Tuesday, November 28, 2017

London Bans Fried Chicken


Many councils in the UK have introduced 400 meter fast food exclusion zones around schools. These zones don't apply to existing fast food outlets but do apply to anyone planning to open a fast food restaurant in the future. The purpose of these exclusion zones are to help fight the rise of child obesity.

Later this week the London mayor Sadiq Khan plans to announce a fast food exclusion zone around London schools. You can see the areas that will be affected on Dan Cookson's interactive map London Schools 400m Exclusion Zones. Dan's map places a 400m circle around every school in London to visualize all the places where new fast food outlets will be banned under the new policy.

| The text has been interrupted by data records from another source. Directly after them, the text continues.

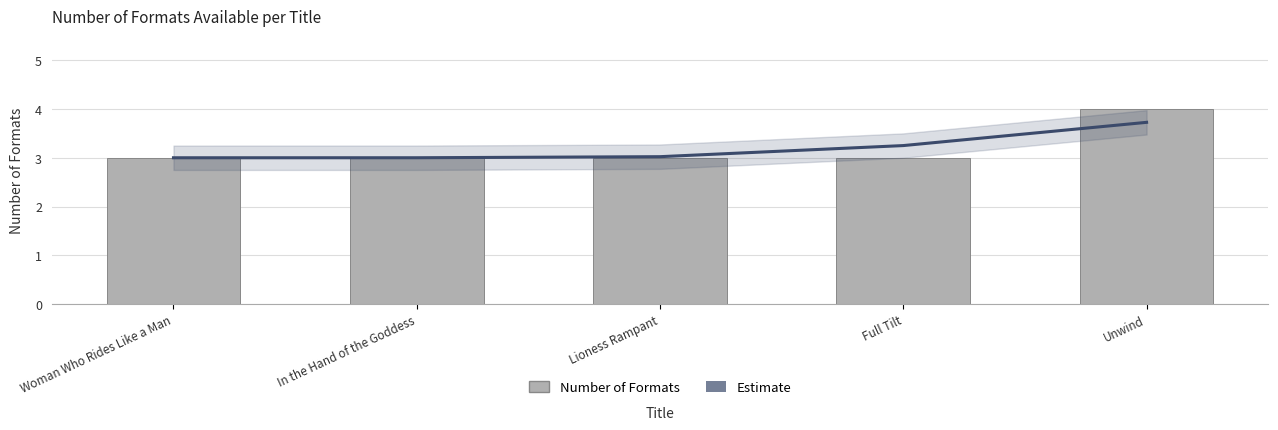

Which has a higher value, In the Hand of the Goddess or Full Tilt?

Full Tilt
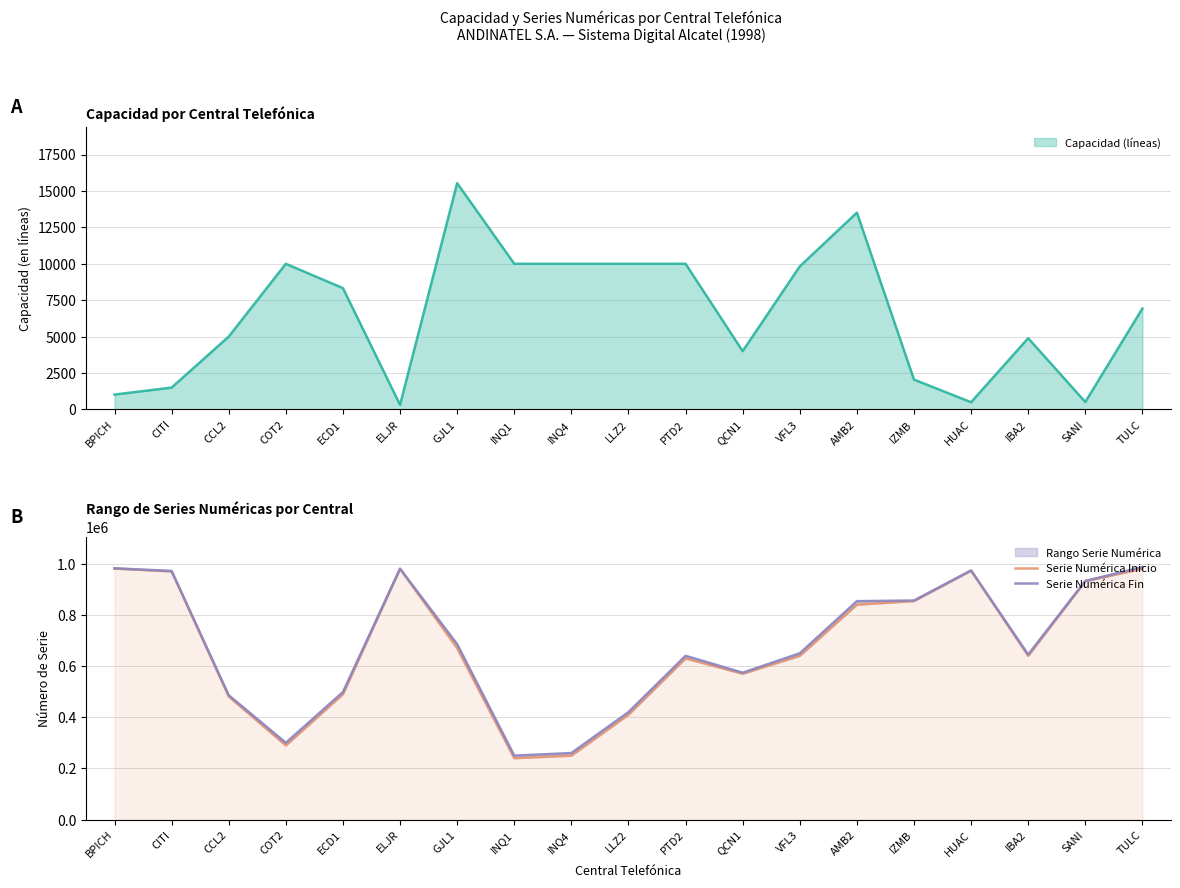

What is the maximum value shown in the chart?

986927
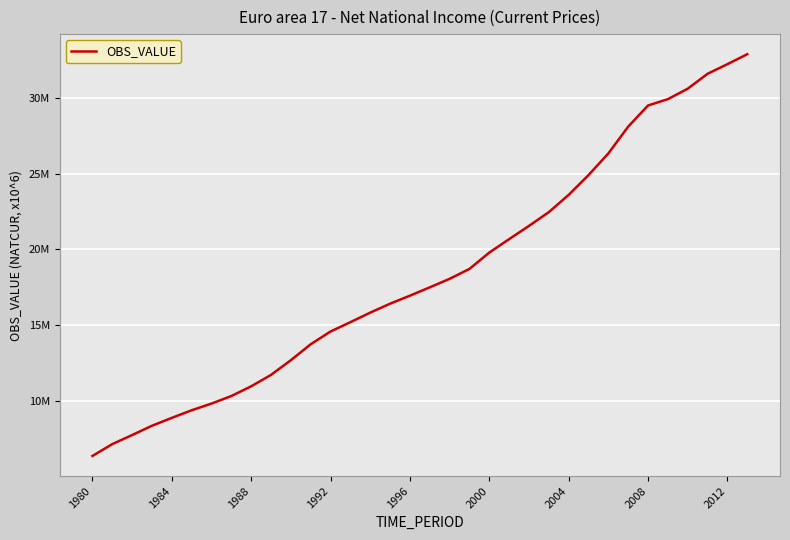

Does the chart have visible grid lines?

Yes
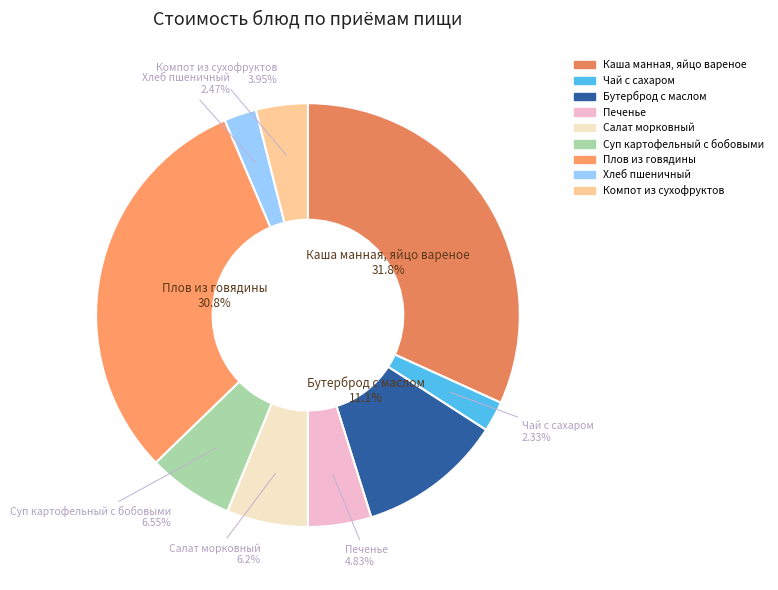

What is the largest slice in the pie chart?

Каша манная, яйцо вареное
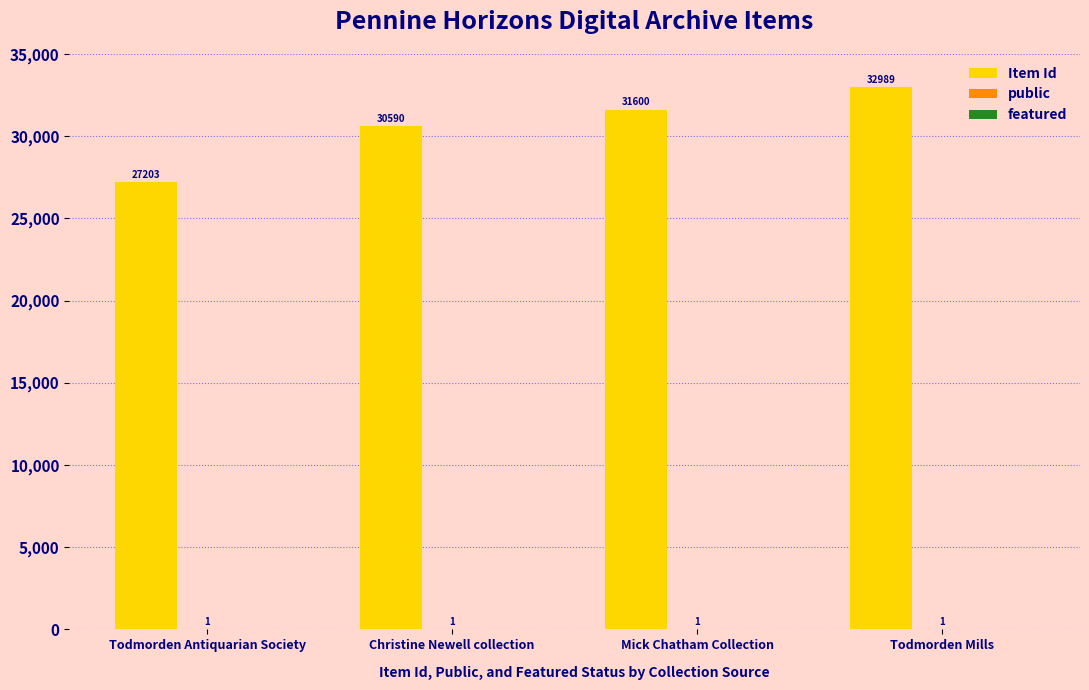

The Item Id series shows 12887 at Todmorden Antiquarian Society. True or false?

False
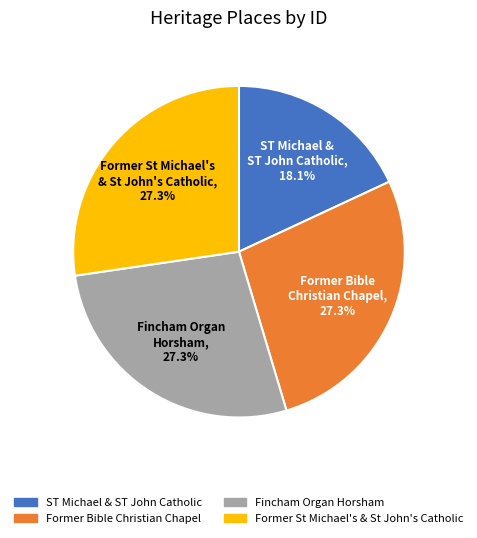

Is there any slice that represents more than half of the pie?

No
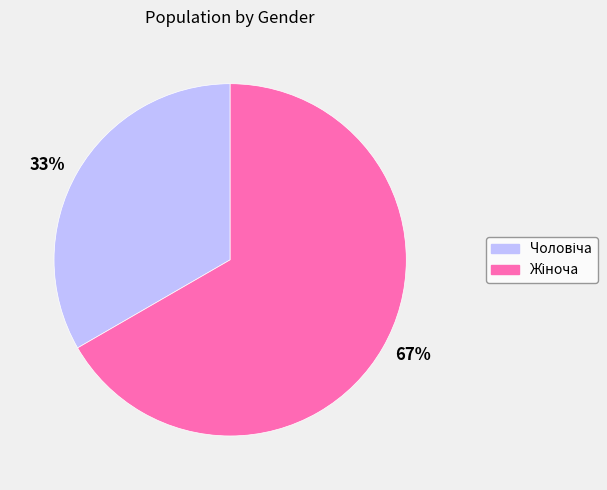

To the nearest percent, what is the average slice percentage?

50%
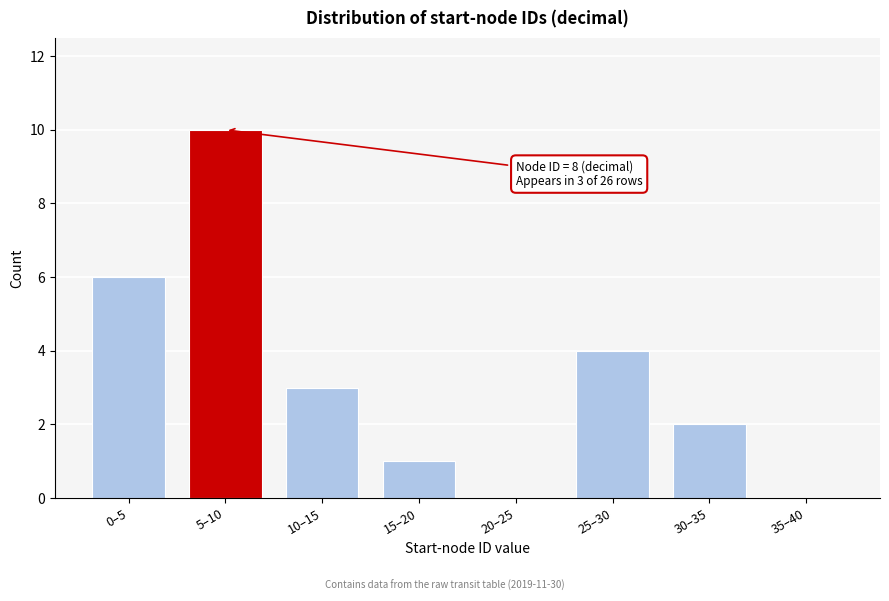

Reading left to right, what are all the values shown in this chart?

0–5=6	5–10=10	10–15=3	15–20=1	20–25=0	25–30=4	30–35=2	35–40=0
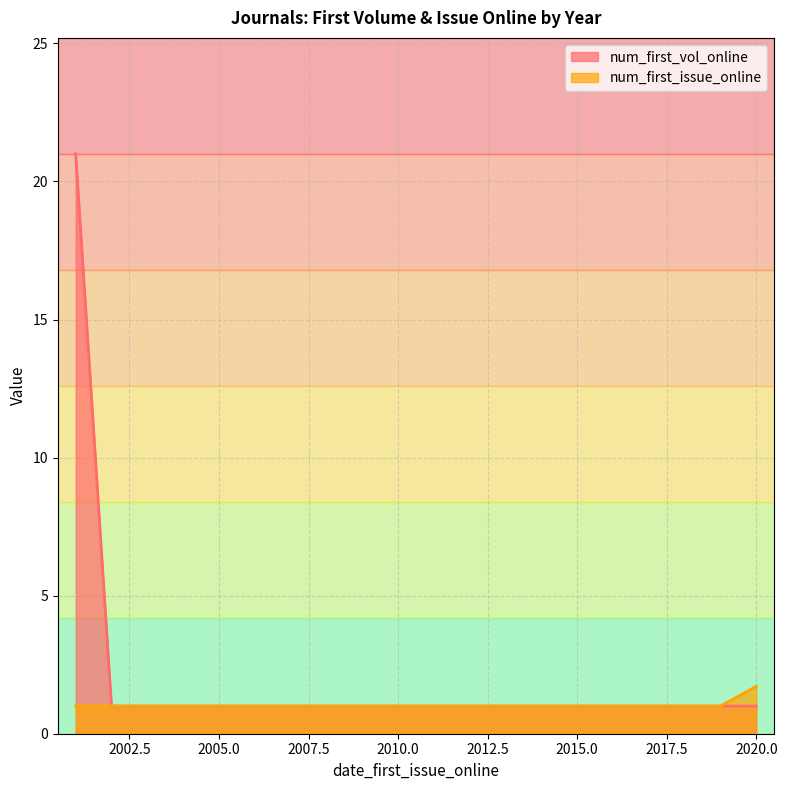

How many data points in num_first_vol_online are above 1?

1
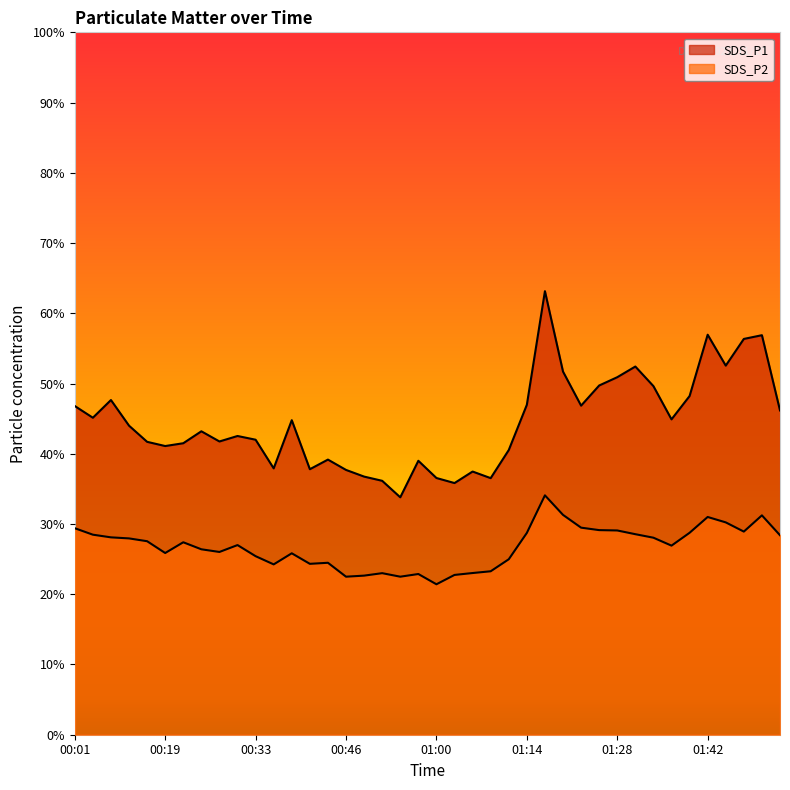

Rank the series by their average value, from lowest to highest.

SDS_P2, SDS_P1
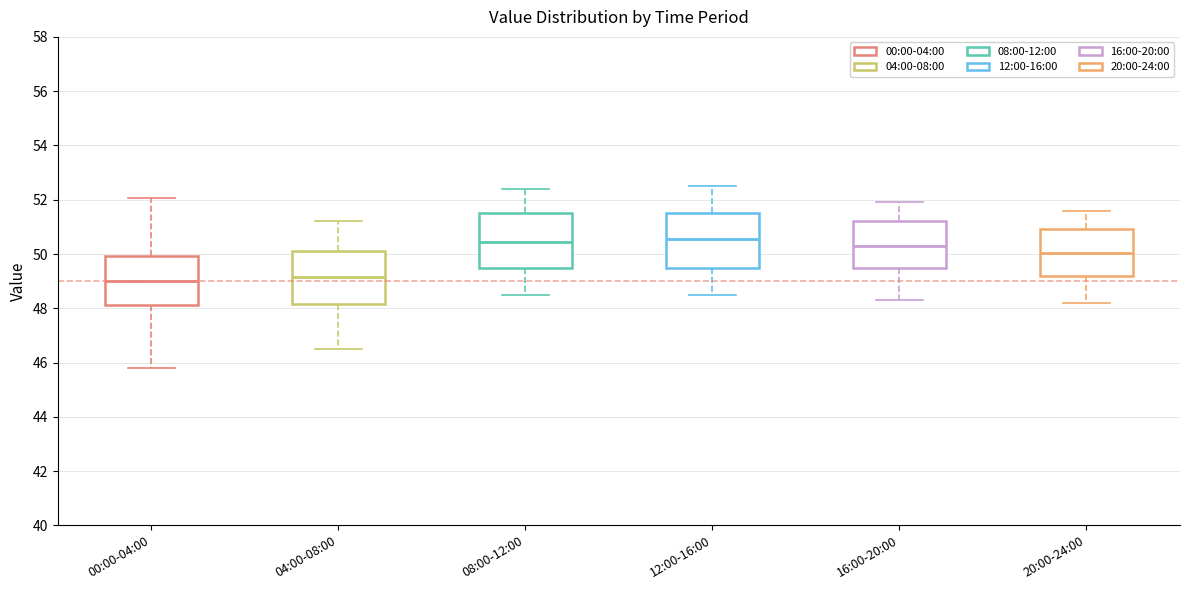

Reading left to right, transcribe this box plot: for each box, give where its median line is, the range the box spans, and where its two whiskers end, as read against the y-axis. The values are not printed on the chart, so give them approximately, as read against the axis.

00:00-04:00: median 49.0, box 48.2 to 50.0, whiskers 45.8 to 52.0
04:00-08:00: median 49.2, box 48.2 to 50.2, whiskers 46.6 to 51.2
08:00-12:00: median 50.4, box 49.4 to 51.6, whiskers 48.6 to 52.4
12:00-16:00: median 50.6, box 49.4 to 51.6, whiskers 48.6 to 52.6
16:00-20:00: median 50.4, box 49.6 to 51.2, whiskers 48.4 to 52.0
20:00-24:00: median 50.0, box 49.2 to 51.0, whiskers 48.2 to 51.6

You can see from the map that huge areas of London will be exempt from new fast food restaurants. For example nearly the whole of the East End will be a fast food exclusion zone. Perhaps the London mayor is unaware of how big an impact this policy could have. London's high density of people (and therefore more schools) means that a 400m fast food exclusion zone affects a huge percentage of inner London.

The bricks & mortar retail sector is already suffering in many areas of London. At the moment fast food is about the only expanding sector of the retail sector, especially in economically deprived areas
like London's East End.


In Fast Food England the Guardian mapped the number of fast food restaurants per 1,000 people in England. The newspaper found that "the poorest areas of the country have disproportionately higher numbers of fast food outlets." Tower Hamlets, which will almost be completely covered by the new fast food exclusion zone, has seen a growth in fast food outlets since 2014. The new exclusion zones will kill this expanding sector of the retail sector. In the long run the consequence of this policy could be the closure of many bricks & mortar shops in London's most deprived areas.

Of course the mayor will probably argue that fast food outlets lead to obesity in a high proportion of people living in economically deprived areas. Therefore this new policy could have wider long term health benefits for London, not just for London's children, but for the population as a whole.